Origin of the problem

So let’s think about a question here, can URLS be scribbled? If not, what should the URL be?

RFC 1738 states that urls must use only English letters, Arabic numerals, and certain punctuation marks. *'(), “[excluding double quotes], cannot use other characters and symbols.

This means that if there are Chinese characters in the URL, they must be encoded and used. The trouble is that RFC 1738 does not specify how to code, leaving it up to the application (the browser) to decide. This makes “URL coding “a confusing field.

In particular, different browsers and operating systems may have completely different coding rules.

For example, in Ajax calls, IE always uses GB2312 encoding (the default encoding of the operating system), while Firefox always uses UTF-8 encoding.

The solution

Then there is no uniform code rules for programmers is a nightmare. So is there a way to ensure that clients only use one encoding method to make requests to the server?

The answer must be yes. The idea is to encode the URL in JavaScript and then submit it to the server without giving the browser a chance to wipe its hands.

escape

The escape function is the oldest encoding function and is not recommended today.

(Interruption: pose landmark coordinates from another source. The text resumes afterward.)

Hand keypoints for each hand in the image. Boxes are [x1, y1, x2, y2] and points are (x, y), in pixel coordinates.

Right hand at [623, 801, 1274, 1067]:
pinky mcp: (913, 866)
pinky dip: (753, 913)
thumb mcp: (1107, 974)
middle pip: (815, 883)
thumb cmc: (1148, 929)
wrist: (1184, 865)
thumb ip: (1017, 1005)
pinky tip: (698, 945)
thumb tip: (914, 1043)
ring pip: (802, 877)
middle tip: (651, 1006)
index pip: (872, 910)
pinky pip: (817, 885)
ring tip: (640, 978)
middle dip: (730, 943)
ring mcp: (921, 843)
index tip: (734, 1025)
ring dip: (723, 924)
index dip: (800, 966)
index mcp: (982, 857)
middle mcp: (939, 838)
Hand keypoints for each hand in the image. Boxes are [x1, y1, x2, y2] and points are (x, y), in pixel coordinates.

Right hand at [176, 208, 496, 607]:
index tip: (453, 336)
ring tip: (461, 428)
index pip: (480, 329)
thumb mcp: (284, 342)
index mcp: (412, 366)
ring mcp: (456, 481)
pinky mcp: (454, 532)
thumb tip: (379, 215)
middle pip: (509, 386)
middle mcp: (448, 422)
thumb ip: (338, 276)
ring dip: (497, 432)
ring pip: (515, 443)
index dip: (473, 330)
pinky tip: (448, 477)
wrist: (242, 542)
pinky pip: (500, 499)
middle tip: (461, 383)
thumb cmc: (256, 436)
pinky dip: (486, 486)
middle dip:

Escape is not actually used for URL encoding directly; what it really does is return the Unicode encoding value of a character.

Coding rules:

  • Encodes all characters except ASCII letters, digits, and punctuation marks “@ * _ + -. /”.
  • The symbols between \u0000 and \ u00FF are converted to %xx, and the remaining symbols are converted to %uxxxx.

encodeURL

EncodeURI () is the function that actually encodes urls in Javascript.

It looks at encoding the entire URL, so that in addition to the common symbols, some other symbols have special meaning in the URL “; /? : @ & = + $, #”, also does not encode. After encoding, it outputs the utF-8 form of the symbol and prefixes each byte with %.

encodeURIComponent

The last Javascript encoding function is encodeURIComponent(). It differs from encodeURI() in that it is used to encode parts of a URL individually, not the entire URL.

Therefore, “; /? : @ & = + $, #” symbols that are not encoded in encodeURI() are encoded in encodeURIComponent(). As for the specific coding method, the two are the same.